**What is expected:** Extend the RaceGlaze Black Label wax review below, picking up right after its last sentence.

**Excerpted text:**
+ + + + + + +

# Detailingworld™ Review- RaceGlaze Black Label Wax



## Goodylax (Apr 21, 2013)

The Product: RaceGlaze Black Label Concours wax- a sample that was generously provided by DW member suds :thumb:--Thanks again bud 
Suds sent this out in early spring, and I did get a chance to use it on a beauty that needed a spring cleaning.

For those of you who do not immediately know what wax this is, it is (or was) the flagship wax for UK's company RaceGlaze. This is sold in a Silver Billet pot, which comes with a certificate for a refill. Very choice and exclusive wax, boasting extreme wet looks and gloss, the whole package.



Nice little double walled container sent from suds- he described the scent as Butterscotch, but i felt it had more of a lite coconut or tropical scent paired with a strong aroma of wax, almost like that crayon smell. I noticed RaceGlaze waxes all tend to have that "wax" aroma to them.



I had stored it in the fridge, as recommended, and it was very oily and soft. Crumbly texture at first, but the pot formed up as i began swiping. Even the bits of wax were easily broken down and spread over the paint at great distance.

What RaceGlaze says:
Black Label Concours Wax - Features

Race Glaze Signature Black Label Concours Car Wax is a truly premium hand crafted fine Carnauba wax for the true connoisseur. There is no doubt this is a very special product which will be appreciated by the cognoscenti.

Developed in spring 2010, this wax is winning admirers worldwide, not only for its stunning packaging but also its performance. Unlike many other waxes, it does feel that you are leaving protection behind, even as you buff off.

Some of the UK's leading professional detailers now offer Black Label to their clients for an additional premium - companies like Supercar Detailing, The Ultimate Shine, Perfection Detailing, Polished Bliss and others.

Black Label Concours Wax - Description

Black Labels' unmistakeable padded black box reveals a handsome and weighty solid billet aluminium jar, bespoke manufactured for their flagship product. Feel the weight and its luxurious silken anodised finish - it really does feel the part.

Turn the masculine lid, reminiscent of a Ferrari filler cap, to reveal 300ml of smooth, white Grade-1 refined Carnauba and oil rich soft wax. With over 66% Carnauba content by volume, compare its technical spec, which is silicone-free too, with other waxes costing hundreds or even thousands of pounds more.

Each jar, which is refillable by Race Glaze at £200, should coat 40-50 cars with a deeply reflective, nourishing and warm glow, leaving it looking literally wet to the touch. Its protective capability, tight water beading and longevity are assured. Its careful formulation allows a huge proportion of a car to be waxed before effortless buffing off without residues. Its ease of use and results will leave you stunned.

Each jar carries a watermarked Certificate of Authenticity, your guarantee of the finest ingredients skilfully blended and poured by hand in limited quantities.

http://www.raceglaze.co.uk/race-glaze/race-glaze-black-label-concours-carnauba-car-wax/

The Method:
Here are a couple before shots of the test car-- a 1964 Chevy Malibu/Chevelle SS after winter hibernation in the garage.

+ + + + + + +

Labeled box records
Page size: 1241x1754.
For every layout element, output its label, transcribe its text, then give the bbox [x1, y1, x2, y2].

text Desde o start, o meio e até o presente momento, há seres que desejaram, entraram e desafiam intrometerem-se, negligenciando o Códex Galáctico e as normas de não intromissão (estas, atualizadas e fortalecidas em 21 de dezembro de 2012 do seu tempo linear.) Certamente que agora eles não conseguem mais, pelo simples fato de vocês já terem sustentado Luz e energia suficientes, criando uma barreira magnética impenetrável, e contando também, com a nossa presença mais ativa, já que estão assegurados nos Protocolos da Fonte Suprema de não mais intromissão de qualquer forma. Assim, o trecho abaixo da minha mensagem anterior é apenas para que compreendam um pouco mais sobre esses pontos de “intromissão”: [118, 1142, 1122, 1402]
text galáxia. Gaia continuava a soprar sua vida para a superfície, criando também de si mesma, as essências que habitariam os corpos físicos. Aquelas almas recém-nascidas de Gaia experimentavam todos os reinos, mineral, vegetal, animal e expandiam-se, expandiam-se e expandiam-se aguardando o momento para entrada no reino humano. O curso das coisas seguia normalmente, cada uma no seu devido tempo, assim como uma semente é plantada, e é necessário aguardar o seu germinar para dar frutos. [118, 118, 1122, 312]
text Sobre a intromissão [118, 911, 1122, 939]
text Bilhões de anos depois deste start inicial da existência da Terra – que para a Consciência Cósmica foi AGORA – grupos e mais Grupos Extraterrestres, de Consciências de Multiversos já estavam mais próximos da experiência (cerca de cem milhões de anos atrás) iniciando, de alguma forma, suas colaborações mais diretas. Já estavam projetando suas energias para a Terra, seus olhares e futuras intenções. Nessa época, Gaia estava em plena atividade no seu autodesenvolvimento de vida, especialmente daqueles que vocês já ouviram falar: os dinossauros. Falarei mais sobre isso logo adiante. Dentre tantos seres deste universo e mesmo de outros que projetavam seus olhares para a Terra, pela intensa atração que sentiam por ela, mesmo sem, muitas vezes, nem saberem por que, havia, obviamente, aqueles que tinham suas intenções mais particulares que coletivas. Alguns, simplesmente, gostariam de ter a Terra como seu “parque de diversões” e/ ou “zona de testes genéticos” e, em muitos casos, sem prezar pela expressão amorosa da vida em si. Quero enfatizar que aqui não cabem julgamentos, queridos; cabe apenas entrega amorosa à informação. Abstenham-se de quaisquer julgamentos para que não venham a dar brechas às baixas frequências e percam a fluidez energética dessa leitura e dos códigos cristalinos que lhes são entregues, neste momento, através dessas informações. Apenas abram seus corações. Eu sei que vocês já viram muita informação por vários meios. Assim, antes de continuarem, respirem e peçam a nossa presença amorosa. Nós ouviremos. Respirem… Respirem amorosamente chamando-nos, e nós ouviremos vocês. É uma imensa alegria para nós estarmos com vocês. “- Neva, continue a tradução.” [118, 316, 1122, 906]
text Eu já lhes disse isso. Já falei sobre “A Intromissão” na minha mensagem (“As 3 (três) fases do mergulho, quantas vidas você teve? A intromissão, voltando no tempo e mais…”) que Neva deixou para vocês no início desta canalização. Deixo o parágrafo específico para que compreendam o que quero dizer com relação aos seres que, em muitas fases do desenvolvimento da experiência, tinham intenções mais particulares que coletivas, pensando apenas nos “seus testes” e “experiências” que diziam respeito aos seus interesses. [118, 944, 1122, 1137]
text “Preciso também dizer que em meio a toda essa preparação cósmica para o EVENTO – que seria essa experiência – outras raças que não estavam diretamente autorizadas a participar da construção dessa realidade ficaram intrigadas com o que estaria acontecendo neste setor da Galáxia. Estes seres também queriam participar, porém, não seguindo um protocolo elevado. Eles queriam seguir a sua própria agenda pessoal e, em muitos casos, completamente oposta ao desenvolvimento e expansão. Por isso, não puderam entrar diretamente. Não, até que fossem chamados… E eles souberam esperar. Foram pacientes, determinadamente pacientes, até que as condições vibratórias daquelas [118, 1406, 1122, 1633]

+ + + + + + +

**The result:**
As mentioned above, the wax was relatively soft and oily, very easily hopped onto the applicator. Spread extremely well ( i think the oils helped) using a swipe or two for every large panel. I left it to cure for about 7-10 minutes and removal was very easy. I agree with the manufacturer that it definately leaves a outstanding finish that you can "feel" to the touch--Very slick. :argie:

Here are some finished shots after washing and prepping the paint, going over it with RaceGlaze Pre-wax Cleaner first. :thumb:







Roof (2 reflection shots from different angles)


Here is a Before/After shot (you can see the layer of dust on the car with owner JR inside!)


and a side shot


Price:

Our Price:	£285.00 (inc VAT) With refills at £200 after purchase

Would I use this again?:
Yes, I will use this again, hopefully on cars that make their weekly or monthly appearances at shows. Ideal wax for spring and summer and really left stunning results. Absolutely effortless to use and spread for miles. Was easily removed and wonderful scent. I will use this sample until the last drop and am considering making a purchase from Raceglaze in the future.

My Verdict:
Absolutely awesome wax. I own and use A LOT of waxes, and this one delivers. I would reserve it for the appropriate vehicles (antiques, show cars or super cars) and customers who want the best for their pride and joy. The only drawback is that looming pricetag, which scares off a large percentage of detailers, whether enthusiast or pro. With that being said, this is a fantastic product and look forward to using it again. The reflections on the black paint were pretty insane, and I literally can't find a fault in any category from application, removal, looks, feel, etc.

Anything I would Change:
I think it is what it is and you would get what you pay for, but maybe having RaceGlaze offer this product in a smaller scale (limited 100ml or 50ml runs) would get it into the hands of other detailers so they may experience this waxing pleasure.

Cheers and thanks for looking! :thumb:

"DW has followed the Manufacturers Instructions and accepts no responsibility to any circumstances arising from any member using these products or following this test "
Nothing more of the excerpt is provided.